Ahlak Kalitesi
Allah’ın işlerini, yaratılış ve var oluş süreçlerini doğru anlamak ve değerlendirmek için, sağlam bir imana, güçlü bir karaktere ve ahlak kalitesine ihtiyaç vardır. Bu da bir hüküm verme özgürlüğüne, bir harekete geçiş kabiliyetine ve karakter kudretine sahip olmakla gerçekleşir.
Bu yüzden Kur’an, toplumun kişi üzerindeki etkisini ve belirleyiciliğini reddetmemekle birlikte ferdi ve şahsiyeti esas alır.
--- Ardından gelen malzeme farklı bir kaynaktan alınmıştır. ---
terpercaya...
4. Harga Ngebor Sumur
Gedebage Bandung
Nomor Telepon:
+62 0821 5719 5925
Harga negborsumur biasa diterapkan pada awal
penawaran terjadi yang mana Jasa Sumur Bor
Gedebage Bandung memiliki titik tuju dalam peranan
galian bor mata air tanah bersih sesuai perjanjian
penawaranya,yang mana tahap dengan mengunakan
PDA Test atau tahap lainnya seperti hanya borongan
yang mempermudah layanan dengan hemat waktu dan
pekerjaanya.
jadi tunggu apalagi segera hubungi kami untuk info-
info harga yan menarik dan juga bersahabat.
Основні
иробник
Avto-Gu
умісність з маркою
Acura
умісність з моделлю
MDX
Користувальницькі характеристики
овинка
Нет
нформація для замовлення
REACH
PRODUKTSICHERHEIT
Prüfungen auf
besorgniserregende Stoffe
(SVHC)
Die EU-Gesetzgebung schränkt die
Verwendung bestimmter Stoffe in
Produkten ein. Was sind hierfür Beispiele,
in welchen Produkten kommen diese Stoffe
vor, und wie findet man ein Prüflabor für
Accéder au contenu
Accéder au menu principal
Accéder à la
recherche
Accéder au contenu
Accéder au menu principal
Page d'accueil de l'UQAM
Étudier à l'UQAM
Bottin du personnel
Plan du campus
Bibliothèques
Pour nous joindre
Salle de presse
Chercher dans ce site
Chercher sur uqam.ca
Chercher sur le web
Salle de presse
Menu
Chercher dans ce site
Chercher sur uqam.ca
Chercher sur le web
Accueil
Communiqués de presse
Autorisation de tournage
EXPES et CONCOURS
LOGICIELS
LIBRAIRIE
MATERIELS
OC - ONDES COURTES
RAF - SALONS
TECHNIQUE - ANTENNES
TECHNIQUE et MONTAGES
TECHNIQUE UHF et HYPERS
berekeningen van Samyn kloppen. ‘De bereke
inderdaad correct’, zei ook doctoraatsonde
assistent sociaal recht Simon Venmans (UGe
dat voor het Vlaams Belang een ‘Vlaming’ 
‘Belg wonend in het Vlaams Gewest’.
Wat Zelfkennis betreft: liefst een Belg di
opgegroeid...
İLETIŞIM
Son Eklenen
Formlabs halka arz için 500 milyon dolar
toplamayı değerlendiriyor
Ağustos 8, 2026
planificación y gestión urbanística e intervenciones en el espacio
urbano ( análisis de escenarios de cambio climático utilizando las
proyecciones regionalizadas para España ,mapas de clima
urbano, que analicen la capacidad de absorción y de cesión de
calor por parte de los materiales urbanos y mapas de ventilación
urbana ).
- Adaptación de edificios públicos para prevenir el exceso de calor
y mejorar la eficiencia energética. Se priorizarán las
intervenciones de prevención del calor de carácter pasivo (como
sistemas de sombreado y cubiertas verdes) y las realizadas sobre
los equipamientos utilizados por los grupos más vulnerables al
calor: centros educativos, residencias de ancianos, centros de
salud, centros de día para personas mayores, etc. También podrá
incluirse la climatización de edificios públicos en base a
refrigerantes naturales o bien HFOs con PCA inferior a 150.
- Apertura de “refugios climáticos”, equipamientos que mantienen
O, sağlam bir kişiliğin oluşturulması halinde topluma rağmen hakikatin bulunabileceğini, insanın fıtraten bu güçte ve sorumlulukta olduğunu belirtir. Gerek Mekke döneminde gerekse daha önceki dönemlerde, inkarcı toplumlarına rağmen Allah’ın dinine ve peygamberlerine inanma başarısını göstermiş az sayıdaki müminleri de buna örnek olarak gösterir.
Kuran’ın, mümin muhataplarından isteği, yozlaşmış toplumlarına rağmen inandıkları değerlere sıkıca bağlanarak şahsiyetlerini ve cesaretlerini ortaya koyup zalim çevreye muhalefet etmeleridir. Çünkü insan, şahsiyetini kurmadan, karakter kudretine ve ahlak kalitesine sahip olmadan, inandığı değerleri başkasına tebliğ edip benimsetemez.
Ahlaki konularda insanın genel zaaflarından biri de yaygın olan çoğunluğun görüşüne uymasıdır. Oysa Kuran’a göre imani ve ahlaki hakikatlerin belirlenmesinde çoğunluğun görüşü her zaman mutlak doğruluk kriteri değildir. Öte yandan sapma ve saptırma elbette tarihi ve sosyal bir gerçektir. Fakat bir Müslüman için bu, meşru bir mazeret değildir. Bunun için Kuran, ferdi şahsiyeti ve sorumluluğu ön plana çıkardığı gibi toplum şahsiyetine ve sosyal sorumluluğa da önem verir. Firavun toplumu örneğinde olduğu gibi inkârcı ve zalim toplumları da şahsiyetsizlik ve sorumsuzluklarından dolayı eleştirir.
Kuran, ferdin ve halkın zalim kişilere körü körüne itaat etmesini yanlış bulur ve bunu fasıklık olarak görür. Saptırma, sömürme, ezilme ve hor görülmeye karşı sergilenmesi gereken doğru tavrın, direniş göstermek ve muhalefet etmek olduğunu söyler. (krş.42/ 41- 42 vb.) Ahlak kalitesi düşük, karakter kudreti de zayıf olan toplumlarda ise zulmün uzun süre devam edeceği uyarısında bulunur. İnsanlık tarihinde iman kişiliğini ve karakter kudretini gerçekleştirip hak dini kabul eden ve zulme karşı direnen kişi ve gruplardan örnekler sunarak da ferdin ve toplumun sağlam bir kişiliğe ve mükemmel bir ahlak kalitesine sahip olmasını hedefler.
İşte onun bu konuda sunduğu örneklerden biri de müşrik Mısır toplumunda ve Firavun sarayında yetişmiş olmasına rağmen Hz. Musa’nın getirdiği hak dine inanma başarısını göstermiş olan “Mümin kişi”dir. Zira o, iman diriliğine, sorumluluk bilincine, karakter kudretine ve ahlak kalitesine sahip mükemmel bir insandır. Dahası ideali, bir inanç özü ve ruh besini haline getirip pratiğe yansıtan, zulüm önderlerinin karşına doğruluğun mimarı olarak çıkan bir iman eri ve tevhit kahramanıdır. (bkz. 40/ 28-44) Öyleyse her mümin, yaşadığı çağın şuuru ve örnek şahsiyeti olabilmelidir.